Thursday, May 2, 2019

The consequences of vaccine hesitancy


 

In 2000, the United States declared that endemic measles was eliminated within its borders.  There were 86 imported cases and very limited indigenous spread.   Fast forward to 2019, where more than 700 measles cases have been identified in 22 states thus far, with large outbreaks in Washington state and New York.  Worldwide, in the first quarter of 2019, measles incidence increased by nearly 300 percent compared with the same period in 2018.  The US outbreaks are a consequence of American travelers becoming infected abroad and transmitting the virus to unvaccinated individuals upon their return to the United States. It turns out that in an un-immunized population, one person with measles can infect 12 to 18 others, making it one of the most contagious diseases known to man with greater than 90% secondary attack rates among susceptible persons. 

HOW CONTAGIOUS IS MEASLES AND WHAT ARE ITS CLINICAL MANIFESTATIONS?

Measles is acquired by inhaling droplets from an infected person’s nose or mouth when they cough, sneeze or talk.  Because these infectious droplets can remain suspended in the air or live on surfaces, the CDC warns that if you are unvaccinated “you can catch measles just by being in a room where a person with measles has been, up to two hours after that person is gone.”  In addition, infected individuals can transmit the virus four days before they even develop a rash and know they have the disease until about four days after rash onset. 

After an incubation period of 10-12 days, people develop what they think is a typical upper respiratory viral infection, characterized by fever, cough, sore throat, nasal congestion, and conjunctivitis (viral prodrome).  Children may also have diarrhea.  But, several days later, a red rash appears on the face and neck and before spreading all over the body for an average of 3-5 days.



Those at high risk for severe illness and complications from measles include infants and children aged <5 years, adults aged >20 years, pregnant women and people with compromised immune systems.  Complications include pneumonia (1:20), encephalitis (1:1000), and residual neurologic damage (up to 25% of cases) including deafness.  The most common causes of death are pneumonia in children and acute encephalitis in adults.  Out of every 1,000 children who become infected, 1-2 will die from respiratory and/or neurologic complications. 

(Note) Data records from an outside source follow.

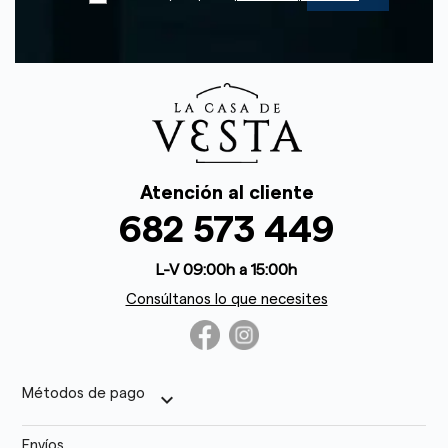
Atención al cliente
682 573 449
L-V 09:00h a 15:00h
Consúltanos lo que necesites
Métodos de pago
keyboard_arrow_down
Envíos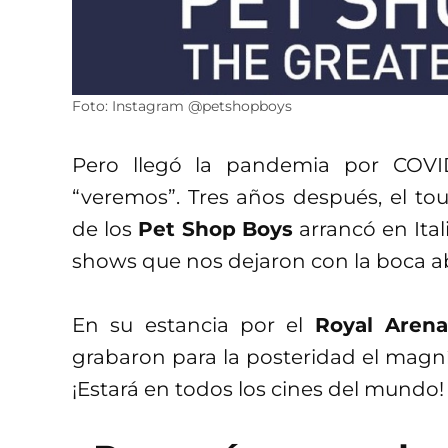
Foto: Instagram @petshopboys
Pero llegó la pandemia por COVI
“veremos”. Tres años después, el to
de los
Pet Shop Boys
arrancó en Ita
shows que nos dejaron con la boca ab
En su estancia por el
Royal Aren
grabaron para la posteridad el magn
¡Estará en todos los cines del mundo!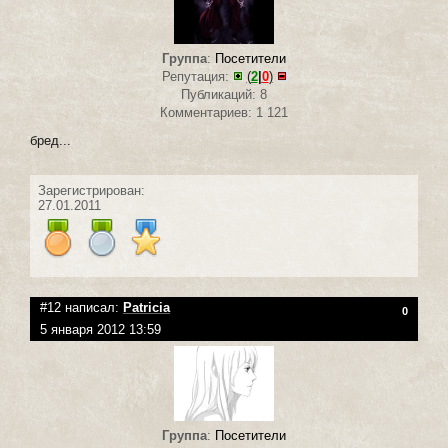
Группа
:
Посетители
Репутация:
(
2
|
0
)
Публикаций: 8
Комментариев: 1 121
бред...
Зарегистрирован:
27.01.2011
#12 написал:
Patricia
0
5 января 2012 13:59
Группа
:
Посетители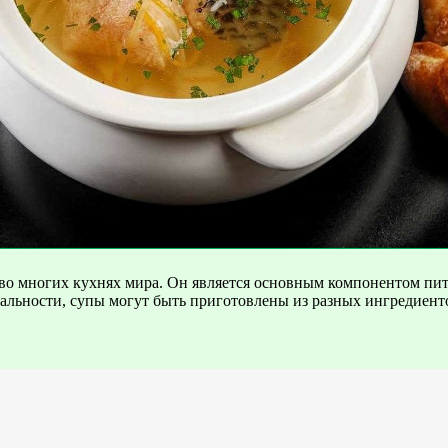
о многих кухнях мира. Он является основным компонентом пита
альности, супы могут быть приготовлены из разных ингредиенто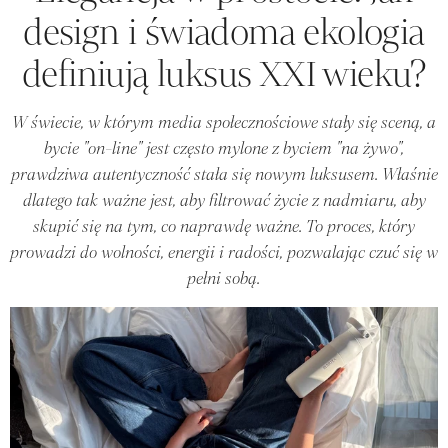
design i świadoma ekologia
definiują luksus XXI wieku?
W świecie, w którym media społecznościowe stały się sceną, a
bycie "on-line" jest często mylone z byciem "na żywo",
prawdziwa autentyczność stała się nowym luksusem. Właśnie
dlatego tak ważne jest, aby filtrować życie z nadmiaru, aby
skupić się na tym, co naprawdę ważne. To proces, który
prowadzi do wolności, energii i radości, pozwalając czuć się w
pełni sobą.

Subacute sclerosing panencephalitis (SSPE) is a very rare (5-10 cases per million reported measles cases) but fatal degenerative disease of the brain that results from persistent measles virus infection in people who otherwise appear to have fully recovered from the illness.  Onset occurs an average of 7 to 10 years after a person has had measles (range 1 month–27 years), and death generally occurs 13 years after the onset of symptoms which include insidious, progressive deterioration of behavior and cognition, followed by ataxia and myoclonic seizures.                                                                                      
Measles during pregnancy carries a higher risk of premature labor, spontaneous abortion, stillbirths, and low-birth weight infants.

TREATMENT AND POST-EXPOSURE PROPHYLAXIS

There are no antivirals for the treatment of measles, but pregnant women, infants and those with compromised immune systems can receive immune globulin within six days of exposure in an attempt to prevent or modify the clinical course of the disease.

 WHY DID MEASLES MAKE SUCH A RESURGENCE?

There are several reasons for the current situation including lack of uniform access to health care, complacency among parents, and the “anti-vaxxer movement” which spreads misinformation about vaccines.   Much of the misinformation originated with Andrew Wakefield – a British physician who published a controversial and fraudulent paper in The Lancet claiming there was a link between the MMR vaccine, autism and GI disease back in 1998.  Although Wakefield was discredited, the paper later retracted, and many others refuting its findings published, the damage was done.  Many parents were convinced not to vaccinate for fear of their children developing autism.  This has resulted in sub-optimal vaccination rates and loss of “herd immunity” in which a sufficient proportion of a population is immune to an infectious disease (usually through vaccination) so that its spread from person to person is unlikely.  This helps to protect vulnerable individuals such as newborns and the immunocompromised who cannot receive vaccines.  To achieve herd immunity for measles ~95% of the population needs to be vaccinated.  One dose of MMR vaccine is approximately 93% effective at preventing measles; two doses are approximately 97% effective.  

According to UNICEF, the global coverage for the first dose of the vaccine was 85% in 2017, dropping to 67% for the second dose.  National reporting in the US in recent years reveals that ~ 91.5% of eligible children have received ≥1 dose of the vaccine; however, this has not necessarily been uniform across all communities, thus creating the potential for outbreaks. 

How bad will this current measles outbreak be and how long will it last?  No one knows but the stakes are high.  I hope it doesn’t take the deaths or severe injury of our children for us to come to our senses and stop this regressive behavior.